The Gospel story we hear this Sunday can be read within this context. It is not simply a fantastic story of people walking on water. For the people of the Scriptures, the ocean was a symbol of chaos more than of anything. It was the place of darkness and uncertainty – the place of hidden monsters. The Hebrew people were not sea-faring; they were people of the desert and although they involved themselves in fishing, they retained a deep ambivalence about the uncertain power of water. The writer has Jesus come to the disciples across the water. It is a dramatic portrayal of how Jesus is Lord over the waters, i.e. of how Jesus has power over, and in the midst of, chaos and turbulence. Jesus is Lord even over the uncertainty of our time in history.
The story leads us to reflect about our reaction in the midst of turmoil and chaos. All around us ‑ as the First Reading today prefigures ‑ there might be earthquakes, howling winds, raging fires – all metaphors of that with which we have to contend. But, deep within us there can be a sense of peace, a sense of calm, a sense of resolve, a sense of gentleness. As Lord over all that threatens to swamp us, Jesus brings us to a point of stillness. The writer is trying to illustrate to us that faith in Jesus opens a still point ‑ a place of deep calm and peace. At the heart of the story is the teaching that the Christian disciple is the one who finds peace even in the midst of conflict. For the disciple, it is in the turbulence of life that peace comes, not in the absence of storms.
Christian peace comes not from the absence of conflict in life, but in the recognition that precisely in the conflict and storms, someone is holding us, providing us with the assurance that we have a sense of identity larger than the conflict by which we are encircled. When we feel overwhelmed, not sure where to place our steps – when we feel as if we are sinking – the Gospel that invites us to receive a gaze which comes to us from beyond our own confusion – a gaze which steadies us, assures us, invites us.
This is what we have celebrated in Australia this weekend with our commemoration of our St Mary Mackillop of the Cross. Her title is not incidental. The storms in her own life were multiple. Often, she was confused, lonely and bewildered. There was the complexity of her family relationships, unhappy home life, having lived in 16 places by the time she was 24. There was the confusion generated by the brilliant and charismatic, but quixotic, Fr Julian Tenison Wood, her first mentor and the one who inspired her mission.

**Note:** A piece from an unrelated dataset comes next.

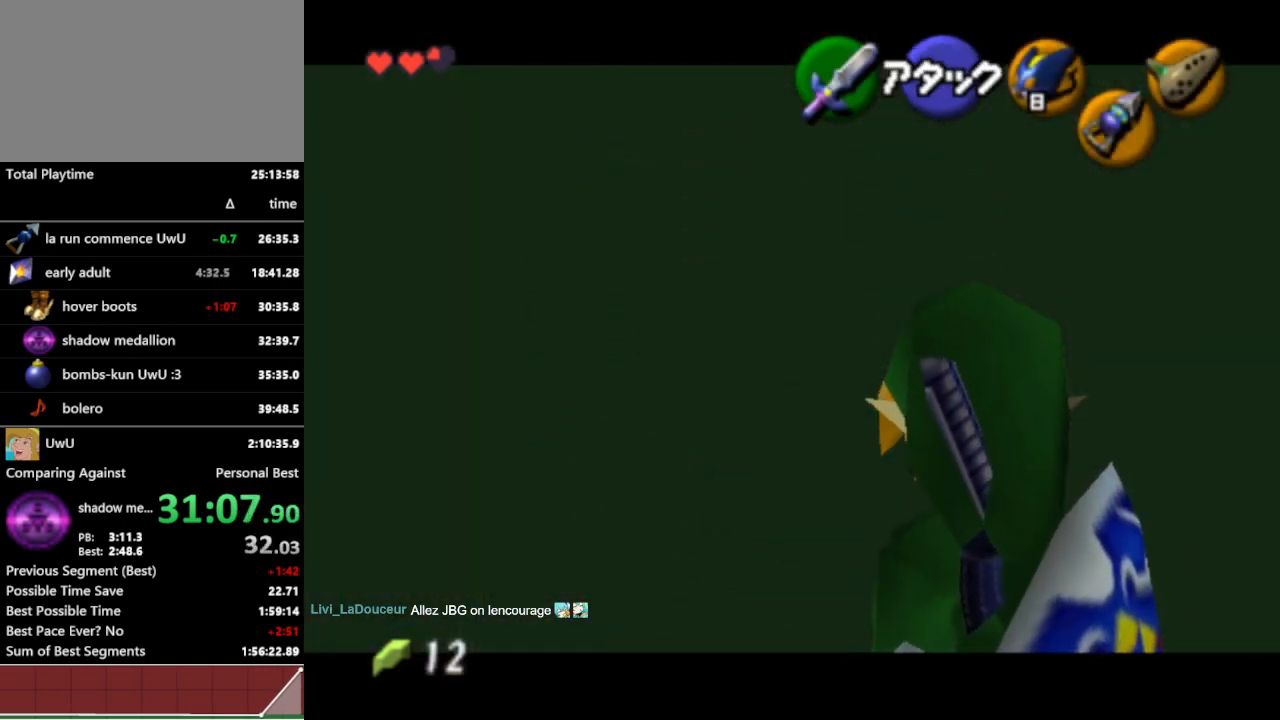
{"buttons": ["L1"], "left_stick": "center", "right_stick": "center", "events": []}
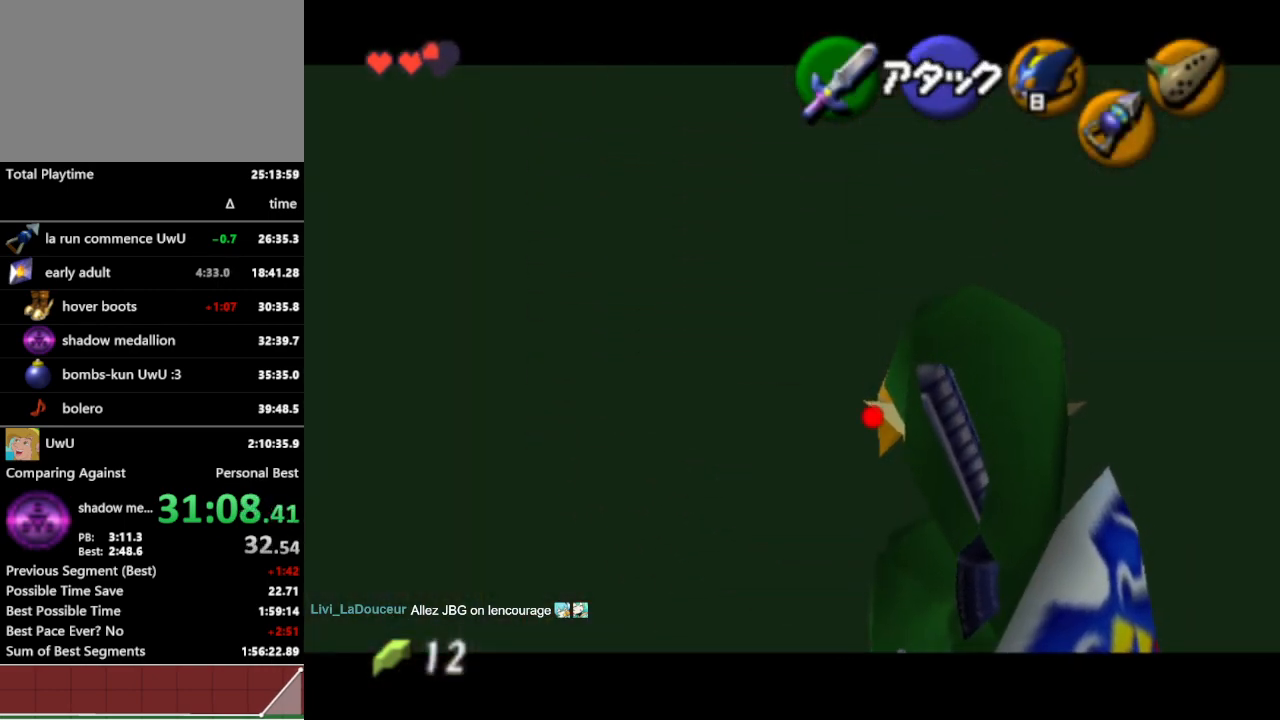
{"buttons": ["L1"], "left_stick": "center", "right_stick": "center", "events": []}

In her fledging community in Adelaide, there was the chaos created by the delusions of Srs Angela and Ignatius. There were the contradictions caused by envy and petty gossip, the innuendo that she was alcoholic. There was the concern brought about by constant ill-health.
Yet, it was precisely in a milieu such as this that Mary attended to the whispers of God in her heart and faithfully followed them. Mary’s intuition of God occurred in her suffering, not in the absence of the storms of her life. Often, she felt like ‘running away’, at times “envying the dead.” Only she didn’t. It is her quiet clarity of purpose which she maintained in the face of so much that threatened to overwhelm her that is altogether remarkable. Mary loved and made the choice to be open whilst confused, fearful, overwhelmed.

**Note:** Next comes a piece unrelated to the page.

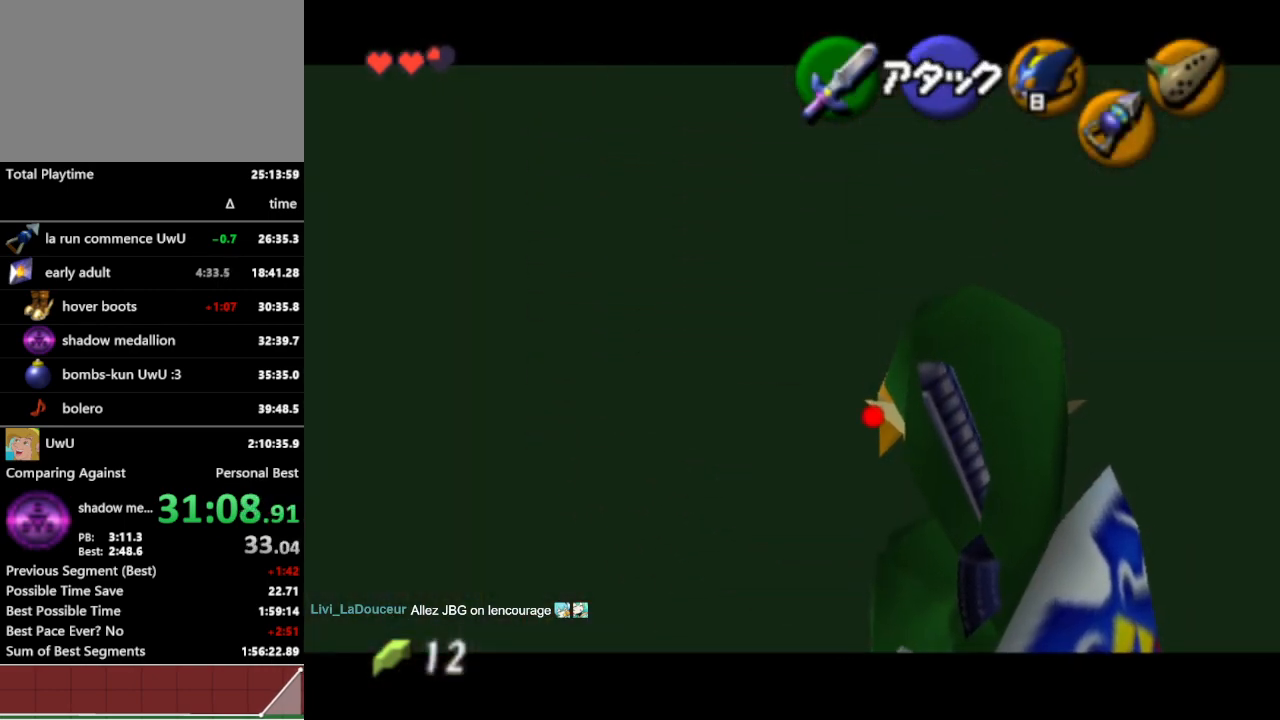
{"buttons": ["L1"], "left_stick": "center", "right_stick": "center", "events": []}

How did she maintain such clarity? She did so by being grounded in her relationship with God – a relationship which was always characterized by a sustained care-filled discernment. She sought to remain attentive to God in her reading, by seeking advice, through friendship, by her correspondence. These resources brought her to her heart, her centre, her sense of calm in the midst of the chaos.
When the Spirit of God lead us to anchor in the still quiet place deep within us and when we can hear the song of a tiny bell of re-assurance and of invitation, we learn to dance even when it is raining all around us. We learn the truth of that saying full of wisdom “We should not live as if waiting for the storm to pass but learn how to dance in the rain.” It may even feel as if we are walking on water.